___ GIVEN DATA
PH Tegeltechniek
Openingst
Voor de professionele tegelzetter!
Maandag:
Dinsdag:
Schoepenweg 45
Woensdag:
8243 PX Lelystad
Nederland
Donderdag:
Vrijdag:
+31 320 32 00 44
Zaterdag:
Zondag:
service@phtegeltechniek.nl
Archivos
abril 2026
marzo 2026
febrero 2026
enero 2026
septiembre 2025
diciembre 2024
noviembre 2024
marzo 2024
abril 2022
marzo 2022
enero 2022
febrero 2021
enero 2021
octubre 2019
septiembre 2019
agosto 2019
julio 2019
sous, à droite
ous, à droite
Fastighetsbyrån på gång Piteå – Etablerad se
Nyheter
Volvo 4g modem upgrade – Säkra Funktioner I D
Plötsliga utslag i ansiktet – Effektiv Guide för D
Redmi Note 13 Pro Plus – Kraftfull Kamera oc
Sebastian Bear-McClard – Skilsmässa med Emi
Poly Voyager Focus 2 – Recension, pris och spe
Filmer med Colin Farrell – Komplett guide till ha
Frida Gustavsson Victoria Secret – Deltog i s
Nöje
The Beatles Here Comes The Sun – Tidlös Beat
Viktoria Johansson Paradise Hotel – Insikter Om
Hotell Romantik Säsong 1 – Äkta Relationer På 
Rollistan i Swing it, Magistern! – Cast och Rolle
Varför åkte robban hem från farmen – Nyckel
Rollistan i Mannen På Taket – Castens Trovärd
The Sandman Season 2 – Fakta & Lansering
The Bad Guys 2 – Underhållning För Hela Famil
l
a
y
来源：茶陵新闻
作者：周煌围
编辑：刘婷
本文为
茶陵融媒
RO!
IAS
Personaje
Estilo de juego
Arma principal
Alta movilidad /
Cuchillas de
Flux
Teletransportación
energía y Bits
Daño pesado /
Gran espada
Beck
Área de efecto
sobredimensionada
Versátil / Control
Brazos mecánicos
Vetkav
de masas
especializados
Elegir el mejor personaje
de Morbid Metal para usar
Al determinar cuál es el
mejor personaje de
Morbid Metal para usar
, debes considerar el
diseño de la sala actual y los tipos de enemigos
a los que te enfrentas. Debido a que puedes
______
◆ **EXERCISE BRIEF**:
Reproduce all of the data above verbatim, line by line, with no alterations.

◆ **OUTPUT OF THE EXERCISE**:
PH Tegeltechniek
Openingst
Voor de professionele tegelzetter!
Maandag:
Dinsdag:
Schoepenweg 45
Woensdag:
8243 PX Lelystad
Nederland
Donderdag:
Vrijdag:
+31 320 32 00 44
Zaterdag:
Zondag:
service@phtegeltechniek.nl
Archivos
abril 2026
marzo 2026
febrero 2026
enero 2026
septiembre 2025
diciembre 2024
noviembre 2024
marzo 2024
abril 2022
marzo 2022
enero 2022
febrero 2021
enero 2021
octubre 2019
septiembre 2019
agosto 2019
julio 2019
sous, à droite
ous, à droite
Fastighetsbyrån på gång Piteå – Etablerad se
Nyheter
Volvo 4g modem upgrade – Säkra Funktioner I D
Plötsliga utslag i ansiktet – Effektiv Guide för D
Redmi Note 13 Pro Plus – Kraftfull Kamera oc
Sebastian Bear-McClard – Skilsmässa med Emi
Poly Voyager Focus 2 – Recension, pris och spe
Filmer med Colin Farrell – Komplett guide till ha
Frida Gustavsson Victoria Secret – Deltog i s
Nöje
The Beatles Here Comes The Sun – Tidlös Beat
Viktoria Johansson Paradise Hotel – Insikter Om
Hotell Romantik Säsong 1 – Äkta Relationer På 
Rollistan i Swing it, Magistern! – Cast och Rolle
Varför åkte robban hem från farmen – Nyckel
Rollistan i Mannen På Taket – Castens Trovärd
The Sandman Season 2 – Fakta & Lansering
The Bad Guys 2 – Underhållning För Hela Famil
l
a
y
来源：茶陵新闻
作者：周煌围
编辑：刘婷
本文为
茶陵融媒
RO!
IAS
Personaje
Estilo de juego
Arma principal
Alta movilidad /
Cuchillas de
Flux
Teletransportación
energía y Bits
Daño pesado /
Gran espada
Beck
Área de efecto
sobredimensionada
Versátil / Control
Brazos mecánicos
Vetkav
de masas
especializados
Elegir el mejor personaje
de Morbid Metal para usar
Al determinar cuál es el
mejor personaje de
Morbid Metal para usar
, debes considerar el
diseño de la sala actual y los tipos de enemigos
a los que te enfrentas. Debido a que puedes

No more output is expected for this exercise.